For Dalton, the takeaway was straightforward. Long term sustainability matters more than constant output.

A new chapter for Lodash

Despite these challenges, Lodash has recently entered an important new phase.

With support from the OpenJS ecosystem, the project underwent a significant security and infrastructure overhaul designed to make long term maintenance more sustainable.

New governance structures were introduced, including a Technical Steering Committee and a dedicated security triage group to help guide releases and manage vulnerability reports. The project also restored continuous integration, implemented modern security tooling, and documented new workflows for handling issues and security updates.

The effort reflects a broader shift in how critical open source projects are maintained. Rather than relying on a single individual, responsibility is now shared across a community of contributors.

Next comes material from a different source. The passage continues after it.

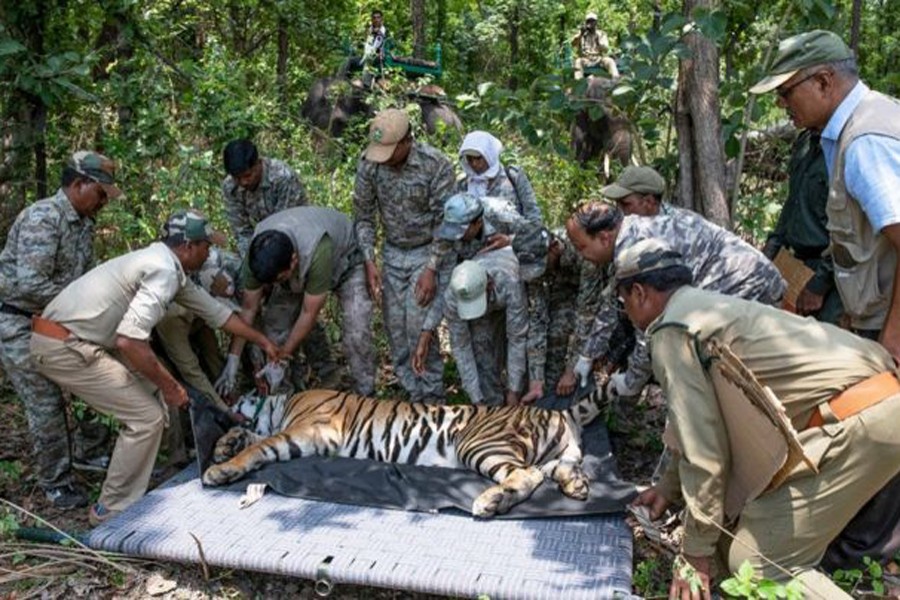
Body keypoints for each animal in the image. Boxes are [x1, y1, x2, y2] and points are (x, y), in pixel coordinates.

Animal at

What the ecosystem can learn

Lodash is only one example, but the lesson applies widely across the JavaScript ecosystem.

Many packages developers depend on every day are maintained by individuals or very small teams. When those projects become successful, the expectations placed on maintainers can grow rapidly.

Supporting maintainers, contributing improvements, and respecting boundaries all help projects remain healthy.

Sometimes the most important step is simply remembering that behind every dependency is a person who created it.

Why these conversations matter

Talking openly about burnout helps the community better understand what maintainers experience as projects grow.

It also highlights why governance, shared responsibility, and sustainable maintenance models matter for the future of open source.

The story of Lodash shows both the impact a single project can have and the importance of supporting the people who maintain the tools the ecosystem relies on every day.